Roth IRA Calculator
Project your Roth IRA balance at retirement. All qualified withdrawals are tax-free, making the projected balance the actual after-tax amount available.
How to use the Roth IRA Calculator
- Enter your inputs into the Roth IRA Calculator above.
- Results update instantly as you type — no submit button needed.
- Adjust any value to see how the result changes in real time.
The Roth IRA projection
FV = PV(1 + r)^n + PMT · [((1 + r)^n − 1) / r]
PV is the current balance, r is the expected annual return, n is years to retirement, PMT is the annual contribution. Because Roth contributions are post-tax, the entire FV is yours tax-free in retirement (after age 59½ and a 5-year holding rule).
Worked example
Age 30, $5,000 current balance, $7,000/year contributions (2026 limit), 7% return for 35 years: FV ≈ $1.02 million — all tax-free at withdrawal. Contributions can be withdrawn anytime tax- and penalty-free.

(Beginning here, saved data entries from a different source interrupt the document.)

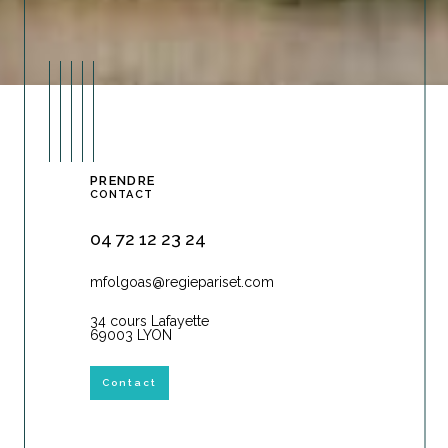
PRENDRE
CONTACT
04 72 12 23 24
mfolgoas@regiepariset.com
34 cours Lafayette
69003 LYON
Contact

Frequently asked questions
What's the 2026 contribution limit?
The IRS set the 2026 IRA contribution limit at $7,000 ($8,000 if 50+). Income phaseouts apply for Roth contributions starting at $146,000 single / $230,000 married filing jointly.
Roth vs. Traditional IRA?
Roth wins if your retirement tax rate will be higher than today. Traditional wins if lower. For most middle-income workers in their 30s, the answer is mixed — many split contributions between both.
Can I withdraw before retirement?
Yes — Roth contributions (not earnings) can be withdrawn anytime tax- and penalty-free. Earnings withdrawn before 59½ may face 10% penalty plus tax.